Diktis Kemenag Salurkan Santunan Rp100 Juta untuk Yatim Piatu: Wujudkan Religiusitas yang Berdampak Sosial
Direktur Jenderal Pendidikan Islam, Prof Amien Suyitno menyampaikan apresiasinya atas inisiatif Diktis yang hadir langsung di tengah masyarakat. Ia berharap semangat berbagi ini menjadi fondasi karakter bagi seluruh pegawai kementerian.
"Alhamdulillah, ini adalah konsen kami bagaimana Pendis, terutama Diktis, hadir memberikan atensi dan perhatian di bulan Ramadan. Mudah-mudahan ini menjadi legacy dan ke depannya terus dilakukan lebih baik untuk menghadirkan empati kepada mereka yang membutuhkan," tutur Prof. Amien Suyitno usai penyerahan simbolis.
Senada dengan hal tersebut, Direktur Pendidikan Tinggi Keagamaan Islam, Prof. Phil. Sahiron, menekankan bahwa sensitivitas spiritual yang diasah selama puasa harus diimplementasikan dalam profesionalitas kerja.

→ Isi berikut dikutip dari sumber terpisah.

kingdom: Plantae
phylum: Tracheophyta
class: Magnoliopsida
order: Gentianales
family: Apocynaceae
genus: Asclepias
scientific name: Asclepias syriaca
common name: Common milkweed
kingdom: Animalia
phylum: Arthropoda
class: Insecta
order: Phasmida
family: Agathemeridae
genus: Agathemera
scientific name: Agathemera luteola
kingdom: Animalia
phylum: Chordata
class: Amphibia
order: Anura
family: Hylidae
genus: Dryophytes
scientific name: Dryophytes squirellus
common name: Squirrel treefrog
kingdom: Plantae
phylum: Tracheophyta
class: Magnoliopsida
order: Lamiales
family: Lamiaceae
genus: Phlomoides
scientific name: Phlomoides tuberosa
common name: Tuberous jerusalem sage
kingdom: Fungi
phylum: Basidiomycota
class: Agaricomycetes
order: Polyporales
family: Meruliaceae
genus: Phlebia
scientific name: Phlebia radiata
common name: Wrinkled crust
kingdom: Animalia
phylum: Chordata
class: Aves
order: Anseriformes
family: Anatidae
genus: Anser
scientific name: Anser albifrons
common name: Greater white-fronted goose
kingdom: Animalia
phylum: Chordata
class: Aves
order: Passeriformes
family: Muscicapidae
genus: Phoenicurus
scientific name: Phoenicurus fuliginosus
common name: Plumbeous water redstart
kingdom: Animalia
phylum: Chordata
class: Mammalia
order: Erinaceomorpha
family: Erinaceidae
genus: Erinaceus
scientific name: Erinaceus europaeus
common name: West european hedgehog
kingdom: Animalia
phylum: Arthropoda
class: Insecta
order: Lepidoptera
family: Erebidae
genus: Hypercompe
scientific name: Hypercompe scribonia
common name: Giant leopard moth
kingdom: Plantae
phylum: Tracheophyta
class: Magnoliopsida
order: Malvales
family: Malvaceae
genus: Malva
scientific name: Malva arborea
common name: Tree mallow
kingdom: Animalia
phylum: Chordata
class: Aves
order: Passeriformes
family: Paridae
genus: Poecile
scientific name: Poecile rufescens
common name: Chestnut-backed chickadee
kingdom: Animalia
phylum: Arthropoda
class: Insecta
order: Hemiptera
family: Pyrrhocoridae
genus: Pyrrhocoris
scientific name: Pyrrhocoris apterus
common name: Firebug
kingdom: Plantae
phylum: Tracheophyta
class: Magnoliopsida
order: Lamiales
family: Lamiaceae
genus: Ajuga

"Keseimbangan antara profesionalitas birokrasi dan empati kemanusiaan adalah kunci untuk menciptakan pelayanan publik yang lebih humanis dan bermartabat," kata Prof Sahiron.
Aksi sosial ini diharapkan tidak hanya berhenti sebagai agenda tahunan, melainkan menjadi pemacu bagi seluruh jajaran kementerian untuk tetap mengedepankan kepekaan nurani dalam menjalankan tugas negara.